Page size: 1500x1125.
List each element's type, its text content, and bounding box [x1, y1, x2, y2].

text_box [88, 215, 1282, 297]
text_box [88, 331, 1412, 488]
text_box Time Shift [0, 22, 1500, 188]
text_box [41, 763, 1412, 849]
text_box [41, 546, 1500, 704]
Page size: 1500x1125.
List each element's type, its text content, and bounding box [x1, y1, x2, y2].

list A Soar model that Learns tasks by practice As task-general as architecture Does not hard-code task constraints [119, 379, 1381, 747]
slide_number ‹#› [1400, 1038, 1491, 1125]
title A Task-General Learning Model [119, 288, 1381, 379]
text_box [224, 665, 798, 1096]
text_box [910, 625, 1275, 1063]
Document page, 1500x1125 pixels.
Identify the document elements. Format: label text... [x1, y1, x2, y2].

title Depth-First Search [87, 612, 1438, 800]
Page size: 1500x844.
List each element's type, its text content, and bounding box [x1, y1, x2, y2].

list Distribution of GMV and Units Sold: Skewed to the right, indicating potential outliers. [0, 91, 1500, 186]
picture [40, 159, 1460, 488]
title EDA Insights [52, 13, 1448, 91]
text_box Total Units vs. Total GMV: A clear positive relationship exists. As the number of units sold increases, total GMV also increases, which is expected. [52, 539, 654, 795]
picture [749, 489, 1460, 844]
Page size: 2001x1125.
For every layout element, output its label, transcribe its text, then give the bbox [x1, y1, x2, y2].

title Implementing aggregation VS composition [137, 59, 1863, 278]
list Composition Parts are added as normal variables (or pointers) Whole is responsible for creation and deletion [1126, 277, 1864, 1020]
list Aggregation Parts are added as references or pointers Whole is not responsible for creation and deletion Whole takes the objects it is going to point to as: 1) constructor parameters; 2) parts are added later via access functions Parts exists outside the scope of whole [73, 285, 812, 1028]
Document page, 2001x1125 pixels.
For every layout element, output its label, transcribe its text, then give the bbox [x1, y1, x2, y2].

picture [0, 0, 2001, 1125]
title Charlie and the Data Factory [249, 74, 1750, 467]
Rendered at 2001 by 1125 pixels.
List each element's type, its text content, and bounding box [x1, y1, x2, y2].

·····

• TRY IT: For the listing above, state how many lines contain the string "size". Give the number and nothing else.

• COMPLETED EXERCISE: 4